Web Server for the Garden Logger

I'd like to be able to see how the Garden Logger's doing. Is it still running? What values is it reading now?

I'd like to stick a Raspberry Pi in the bento box with the Arduino, run a web server on the Pi, and have have the Pi serve up web pages showing the logger's status;  and maybe even control which channels are scanned at what speed.

I was going to develop it on a Pi Zero W, using VSCode via SSH. No dice -  VSCode didn't support the Pi Zero's Processor. Same thing with RasPi 2. It does work with a RasPi 3, but I didn't have any to spare, so I wrote the code on my Linux Mint workstation.

I thought it would be great if logger could send a nice JSON package across to the Pi, but it was better to keep things simple on the Arduino and to put those smarts into the web server. So for now, every time the Arduino writes data to the SD card, it also sends a string of data channel names followed by a string of the data from those channels.

The first thing to do is to install the serial and web server libraries. For some reason, I needed to "pip uninstall" the serial library, then "pip install" the pyserial library. I "pip install"ed the Flask library for the web server.

After connecting the Arduino to a USB port, the sever app needs to find the port that the Arduino's attached to. This is the code snippet I used. It's hard coded to use a specific "Seeeduino", so the process is that the list of hardware IDs needs to be printed using the first two lines in the code snippet, then after the right ID is determined, it gets hardcoded into the server app.

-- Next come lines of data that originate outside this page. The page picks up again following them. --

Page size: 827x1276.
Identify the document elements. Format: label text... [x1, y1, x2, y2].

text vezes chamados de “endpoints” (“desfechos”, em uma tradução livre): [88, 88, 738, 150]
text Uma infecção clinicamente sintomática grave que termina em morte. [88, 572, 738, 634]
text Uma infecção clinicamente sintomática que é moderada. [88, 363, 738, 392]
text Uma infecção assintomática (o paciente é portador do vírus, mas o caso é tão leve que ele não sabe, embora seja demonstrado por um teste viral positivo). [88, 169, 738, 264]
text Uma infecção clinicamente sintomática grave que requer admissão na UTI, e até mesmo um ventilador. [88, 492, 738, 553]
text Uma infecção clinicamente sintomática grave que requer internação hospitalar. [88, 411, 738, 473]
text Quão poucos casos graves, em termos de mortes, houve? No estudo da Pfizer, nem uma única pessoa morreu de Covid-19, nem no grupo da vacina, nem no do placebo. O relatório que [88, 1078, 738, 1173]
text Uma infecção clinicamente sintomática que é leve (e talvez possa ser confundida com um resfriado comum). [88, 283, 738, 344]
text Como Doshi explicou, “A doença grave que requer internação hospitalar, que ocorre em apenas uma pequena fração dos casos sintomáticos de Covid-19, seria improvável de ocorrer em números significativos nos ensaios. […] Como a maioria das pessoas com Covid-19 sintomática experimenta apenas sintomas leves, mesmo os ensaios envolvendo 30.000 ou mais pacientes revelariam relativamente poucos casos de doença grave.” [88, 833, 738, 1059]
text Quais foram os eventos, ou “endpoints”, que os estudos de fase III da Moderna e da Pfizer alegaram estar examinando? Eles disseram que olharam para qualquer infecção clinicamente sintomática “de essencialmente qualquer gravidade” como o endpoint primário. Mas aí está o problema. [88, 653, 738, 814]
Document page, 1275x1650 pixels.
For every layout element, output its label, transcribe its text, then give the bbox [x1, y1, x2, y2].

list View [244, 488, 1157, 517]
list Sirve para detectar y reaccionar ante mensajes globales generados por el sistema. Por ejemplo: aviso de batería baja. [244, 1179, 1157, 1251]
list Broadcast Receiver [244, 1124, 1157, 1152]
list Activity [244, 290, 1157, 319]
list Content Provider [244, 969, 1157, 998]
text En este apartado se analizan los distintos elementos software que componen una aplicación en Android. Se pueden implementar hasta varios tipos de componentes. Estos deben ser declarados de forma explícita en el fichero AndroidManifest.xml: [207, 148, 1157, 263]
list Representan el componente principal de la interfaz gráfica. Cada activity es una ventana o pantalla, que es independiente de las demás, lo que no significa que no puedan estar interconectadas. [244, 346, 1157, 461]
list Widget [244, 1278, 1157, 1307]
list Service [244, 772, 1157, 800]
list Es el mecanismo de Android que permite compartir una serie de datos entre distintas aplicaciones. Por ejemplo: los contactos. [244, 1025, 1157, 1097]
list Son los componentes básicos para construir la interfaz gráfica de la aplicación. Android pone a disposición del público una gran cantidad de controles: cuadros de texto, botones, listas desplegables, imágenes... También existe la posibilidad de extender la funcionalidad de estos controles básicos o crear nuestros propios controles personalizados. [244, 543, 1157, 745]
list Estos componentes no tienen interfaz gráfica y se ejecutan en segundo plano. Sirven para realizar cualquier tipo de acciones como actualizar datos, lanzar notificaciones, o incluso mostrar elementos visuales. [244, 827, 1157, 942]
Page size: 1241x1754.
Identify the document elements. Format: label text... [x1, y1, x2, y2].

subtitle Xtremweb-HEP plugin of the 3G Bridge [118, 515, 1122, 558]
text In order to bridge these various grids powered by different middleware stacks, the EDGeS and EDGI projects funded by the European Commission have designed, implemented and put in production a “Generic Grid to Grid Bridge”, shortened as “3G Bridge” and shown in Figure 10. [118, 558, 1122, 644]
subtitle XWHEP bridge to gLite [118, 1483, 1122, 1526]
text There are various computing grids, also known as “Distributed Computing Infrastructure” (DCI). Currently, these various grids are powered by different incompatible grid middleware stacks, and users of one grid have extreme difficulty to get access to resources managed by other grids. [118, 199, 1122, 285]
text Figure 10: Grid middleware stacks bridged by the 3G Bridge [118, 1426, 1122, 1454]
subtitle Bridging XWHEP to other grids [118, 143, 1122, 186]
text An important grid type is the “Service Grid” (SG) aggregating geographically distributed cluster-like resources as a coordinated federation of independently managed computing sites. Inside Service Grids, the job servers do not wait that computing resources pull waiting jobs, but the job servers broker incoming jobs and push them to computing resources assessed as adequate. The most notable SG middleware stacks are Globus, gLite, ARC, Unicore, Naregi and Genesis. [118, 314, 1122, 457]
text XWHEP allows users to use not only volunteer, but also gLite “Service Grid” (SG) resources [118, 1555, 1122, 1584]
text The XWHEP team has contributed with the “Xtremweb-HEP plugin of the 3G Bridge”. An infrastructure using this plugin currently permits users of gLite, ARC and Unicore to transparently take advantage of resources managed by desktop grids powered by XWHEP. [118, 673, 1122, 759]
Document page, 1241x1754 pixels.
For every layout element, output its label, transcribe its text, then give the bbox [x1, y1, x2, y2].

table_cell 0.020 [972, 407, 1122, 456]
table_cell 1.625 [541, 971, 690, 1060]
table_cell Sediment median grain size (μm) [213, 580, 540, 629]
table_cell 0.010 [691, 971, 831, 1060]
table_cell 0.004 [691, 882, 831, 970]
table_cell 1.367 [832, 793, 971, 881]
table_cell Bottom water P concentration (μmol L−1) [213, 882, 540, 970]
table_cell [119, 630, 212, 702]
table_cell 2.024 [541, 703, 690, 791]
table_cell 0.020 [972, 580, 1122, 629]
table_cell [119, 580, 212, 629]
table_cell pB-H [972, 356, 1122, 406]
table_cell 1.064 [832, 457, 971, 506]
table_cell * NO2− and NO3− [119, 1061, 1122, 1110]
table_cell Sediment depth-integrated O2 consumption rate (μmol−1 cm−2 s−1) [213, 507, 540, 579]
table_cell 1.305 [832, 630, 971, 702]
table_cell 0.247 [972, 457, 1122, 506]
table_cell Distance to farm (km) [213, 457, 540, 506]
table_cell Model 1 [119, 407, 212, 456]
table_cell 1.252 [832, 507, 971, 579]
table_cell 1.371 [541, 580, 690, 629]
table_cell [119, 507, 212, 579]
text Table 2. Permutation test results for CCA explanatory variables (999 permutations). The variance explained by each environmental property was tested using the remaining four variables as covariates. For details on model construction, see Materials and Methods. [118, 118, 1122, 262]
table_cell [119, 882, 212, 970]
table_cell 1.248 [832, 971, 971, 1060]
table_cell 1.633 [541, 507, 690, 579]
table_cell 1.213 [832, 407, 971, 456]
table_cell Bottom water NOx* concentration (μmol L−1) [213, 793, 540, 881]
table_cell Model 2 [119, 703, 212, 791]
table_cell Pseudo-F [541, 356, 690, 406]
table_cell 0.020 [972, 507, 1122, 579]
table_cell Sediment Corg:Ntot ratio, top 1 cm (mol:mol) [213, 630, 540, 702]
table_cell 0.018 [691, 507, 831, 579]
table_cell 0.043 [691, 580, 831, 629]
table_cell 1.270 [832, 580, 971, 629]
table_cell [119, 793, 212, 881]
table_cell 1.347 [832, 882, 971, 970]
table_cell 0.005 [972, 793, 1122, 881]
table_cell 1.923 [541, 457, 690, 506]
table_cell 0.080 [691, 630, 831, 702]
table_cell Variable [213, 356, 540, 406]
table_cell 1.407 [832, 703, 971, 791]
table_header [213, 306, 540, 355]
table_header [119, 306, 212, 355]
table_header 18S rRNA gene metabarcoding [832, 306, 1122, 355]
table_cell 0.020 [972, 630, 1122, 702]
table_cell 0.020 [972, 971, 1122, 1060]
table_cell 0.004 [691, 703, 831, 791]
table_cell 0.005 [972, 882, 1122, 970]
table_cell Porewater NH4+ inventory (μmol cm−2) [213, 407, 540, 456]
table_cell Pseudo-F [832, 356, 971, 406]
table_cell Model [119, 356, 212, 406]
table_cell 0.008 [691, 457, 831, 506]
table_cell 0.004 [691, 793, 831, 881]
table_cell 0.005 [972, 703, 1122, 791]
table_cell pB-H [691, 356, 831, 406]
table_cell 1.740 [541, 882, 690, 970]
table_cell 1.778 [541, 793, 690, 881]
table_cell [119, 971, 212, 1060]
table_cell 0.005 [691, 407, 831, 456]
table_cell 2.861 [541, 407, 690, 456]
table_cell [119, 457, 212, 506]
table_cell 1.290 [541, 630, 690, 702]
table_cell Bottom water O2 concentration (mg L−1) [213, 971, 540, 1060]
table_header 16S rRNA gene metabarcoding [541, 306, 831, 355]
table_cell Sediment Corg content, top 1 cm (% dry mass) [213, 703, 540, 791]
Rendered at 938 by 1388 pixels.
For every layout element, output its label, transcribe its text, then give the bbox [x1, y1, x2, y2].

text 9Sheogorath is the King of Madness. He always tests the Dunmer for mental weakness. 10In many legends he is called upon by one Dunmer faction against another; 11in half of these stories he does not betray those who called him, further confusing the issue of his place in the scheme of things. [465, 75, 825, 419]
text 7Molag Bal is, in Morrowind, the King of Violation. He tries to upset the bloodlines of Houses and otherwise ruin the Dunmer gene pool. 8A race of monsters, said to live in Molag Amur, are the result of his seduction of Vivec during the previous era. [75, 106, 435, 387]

for port in list(list_ports.comports()):
print(port.hwid)
if port.hwid.startswith('USB VID:PID=0403:6001'): # change this if using something other than Seeeduino.
print('Arduino on: ' + port.device)
arduinoPort = port.device

I used this tutorial as a starting point for learning Flask

After I got the example working I needed to start a thread running that would wait asynchronously for data from the Arduino, then parse it, and save it into a global variable for the web server.

print('starting data acq')
dataAcq = threading.Thread(target=monLogger)
dataAcq.start()

The next step was to start the web server. Here's where I hit a problem. When I started it in the VSCode IDE, it was bringing up a second instance of the logger monitor thread. I was really stumped until I came across a web posting that said debug must be disabled on the server. I changed that, and the problem was fixed!

print("starting server")
app.run(debug=False, host='0.0.0.0') # debug=False should prevent restart and doubling dataAcq

Now the final step was to get the data into a Jinja2 template for display. With a few more lines of code, I can now monitor the Garden Logger from anywhere on my network!